Everything about Barcelona is refined and has the assurance of a great city. Aesthetically, Barcelona is closer to Paris or Rome than it is to Madrid. It is a place where wide boulevards converge at dramatic fountains. Where the inquisitive can stand atop Antoni Gaudí's remarkable La Pedrera building amidst its mosaic-patterned chimneys and vents. From this vantage point you stare disbelieving at his outrageously optimistic and still incomplete Sagrada Familia cathedral. Eight 100m towers scratch the sky yet are dwarfed by cranes. These controversially continue to construct a central tower, which will stand almost twice as high. Barcelona is the capital of Catalonia, yet feels like the capital of a country, and acts as Iberia's link to the rest of Western Europe.

Barcelona could have been the capital of a united Spain, were it not for Philip II's obsession with geometry and his desire to rule from the centre of his kingdom - Madrid lies bang in the middle of the Iberian peninsula. Improved links with Paris, home to so many new ideas, ensured Barcelona remained at the cutting edge of developments. The 1888 Universal exhibition marked the establishment of Barcelona as a modern-day city on the international map.

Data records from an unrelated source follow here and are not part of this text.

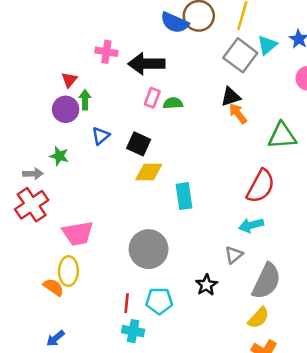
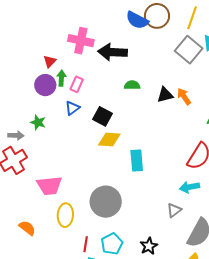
pink cross: (106, 52) -> (81, 41), size x1.4
black triangle: (231, 97) -> (165, 95), moved
pink rectangle: (152, 98) -> (77, 84), moved
yellow ellipse: (68, 271) -> (65, 215), moved
black star: (206, 285) -> (149, 246), moved
cyan pentagon: (159, 301) -> (112, 244), turned -30

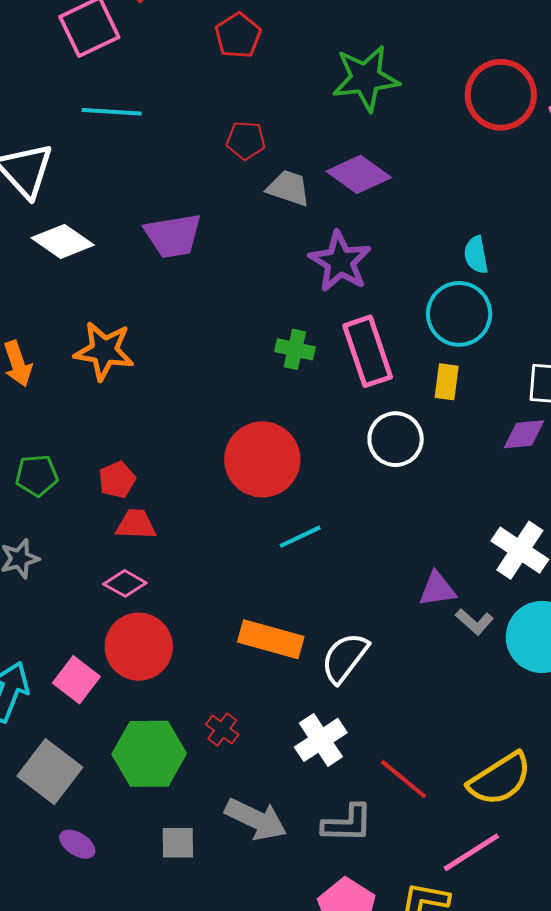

Spain's neutral status in World War I ensured Barcelona gained an international refugee community, and became a bolthole for all sorts escaping the fighting. The district around La Ravel became synonymous with drugs, prostitution and gambling. The 1920s saw further development, particularly with the first signs of tourism along the recently christened Costa Brava. The Catalan boom period ended abruptly in 1939 as Spain's bloody civil war culminated in the fall of Barcelona to General Franco's troops. A vengeful regime ensured that political and cultural developments were stymied and that Barcelona became pinched, grimy and impoverished. Franco attempted to dilute Spain's regional differences by encouraging relocation. Yet he failed to obliterate the Catalan identity. Upon his death in 1975, a change in atmosphere swept the city. The city reinvented itself as post-modern and fashionable. Creativity and vivacity were pushed back to the fore. The securing of the 1992 Olympics acted as the stimulus to dress the city up and showcase its new heady cocktail of tradition, imagination, architecture, style and nightlife. The shameless self-promotion is still occurring and is closely linked to the promotion of Catalan identity and language.

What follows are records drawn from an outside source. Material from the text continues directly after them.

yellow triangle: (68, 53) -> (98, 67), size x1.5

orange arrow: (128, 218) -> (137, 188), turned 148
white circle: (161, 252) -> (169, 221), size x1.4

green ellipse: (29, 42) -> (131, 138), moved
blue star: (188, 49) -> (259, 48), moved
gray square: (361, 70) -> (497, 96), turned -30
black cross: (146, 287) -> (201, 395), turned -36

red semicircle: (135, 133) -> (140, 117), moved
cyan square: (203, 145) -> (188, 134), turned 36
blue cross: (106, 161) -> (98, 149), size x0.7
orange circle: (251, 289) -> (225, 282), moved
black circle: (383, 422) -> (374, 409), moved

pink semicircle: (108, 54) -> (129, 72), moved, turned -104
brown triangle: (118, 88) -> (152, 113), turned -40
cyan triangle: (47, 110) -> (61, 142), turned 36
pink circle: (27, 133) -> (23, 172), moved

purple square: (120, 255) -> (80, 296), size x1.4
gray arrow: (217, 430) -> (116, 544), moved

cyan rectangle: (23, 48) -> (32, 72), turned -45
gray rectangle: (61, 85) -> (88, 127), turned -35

Catalán is very important to the natives of Catalonia. The worst insult is to describe their language as a dialect. Rather it is a distinct Romance language, which binds around 10 million people together. It is the largest linguistic community in Europe without its own national state. Franco's clamp down on Catalán has ensured that there is a generation of Catalonians who can't speak their own mother language, yet since his death, Catalán has already become the dominant tongue in around half of Catalonia's households.

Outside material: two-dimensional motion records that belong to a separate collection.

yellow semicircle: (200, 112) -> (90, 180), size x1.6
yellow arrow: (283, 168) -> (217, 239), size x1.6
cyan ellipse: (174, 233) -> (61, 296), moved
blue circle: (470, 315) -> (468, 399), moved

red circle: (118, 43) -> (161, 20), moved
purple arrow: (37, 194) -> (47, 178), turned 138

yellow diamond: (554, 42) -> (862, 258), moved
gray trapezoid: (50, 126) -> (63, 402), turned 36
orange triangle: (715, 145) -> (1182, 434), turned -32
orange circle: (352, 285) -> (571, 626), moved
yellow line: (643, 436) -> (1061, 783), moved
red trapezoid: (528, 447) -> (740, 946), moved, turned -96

Learn to use Catalán or even just to live with it, and you're in. Once you begin the process of integration, you soon realise that the main attraction here is not the glorious architecture, but the city and Barcelonan life itself. After the essential sights, the most pleasure can be derived from becoming ensconced in the labyrinthine streets. Seek out the lesser palaces, patios, churches and bars. Peer into dim, nameless cellar bars whose walls are lined with barrels. Fortify yourself with red wine and a tapa of pringa (blood sausage and lard on toast, which when translated into English sounds a good deal less tantalising than it really is). In short, behave like a local.

I recommend the Insight Fleximap of Barcelona, the Michelin Map of Barcelona and the Gaudí & Barcelona Map. The best guidebooks are the Barcelona Time Out Guide, the Cadogan City Guide to Barcelona and Barcelona: A Guide to its Modern Architecture.